Access to light also helps make the experience of living in a relief camp less traumatic for young children.

Solar home systems can help coordinate relief efforts

Solar home systems do more than just provide light. The energy generated can also be used to charge mobile phones – an important accessory in maintaining communication channels. Fully charged and functional mobile phones give the affected the opportunity to keep in touch with loved ones, while at the same time providing them access to necessary information. A reliable source of energy and open communication channels also allow better coordination of relief efforts by NGOs and aid agencies, while keeping regular tabs on weather and health updates.

The challenges observed 

Despite the advantages of solar lights and solar home systems during disaster relief, many NGOs and aid agencies still do not consider them in their relief planning process. This usually means that these products are not stored by relevant agencies and access to them during an emergency is usually delayed. This was observed in Zimbabwe and Malawi too.

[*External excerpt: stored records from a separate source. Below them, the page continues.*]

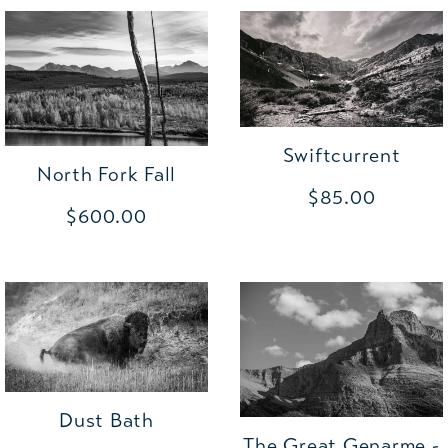
Swiftcurrent
North Fork Fall
$85.00
$600.00
Dust Bath
The Great Genarme -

Thomas, however, notes that since solar home system providers are now located in most parts of Africa, it can be argued that aid agencies do not need to store these systems but can instead source them locally when the need arises.

While SolarWorks! was contacted by most aid agencies arriving in Mozambique to help source solar home systems, Zonful Energy and SolarAid had a different story to tell.

In the aftermath of Cyclone Idai, William and Brave, both noted a gap in relief planning – one that they tried to bridge by donating and initiating the use of solar home systems and solar lights in camps and tents that housed survivors of the disaster.

After all, reliable lighting is important for safety, comfort and even hope in such situations.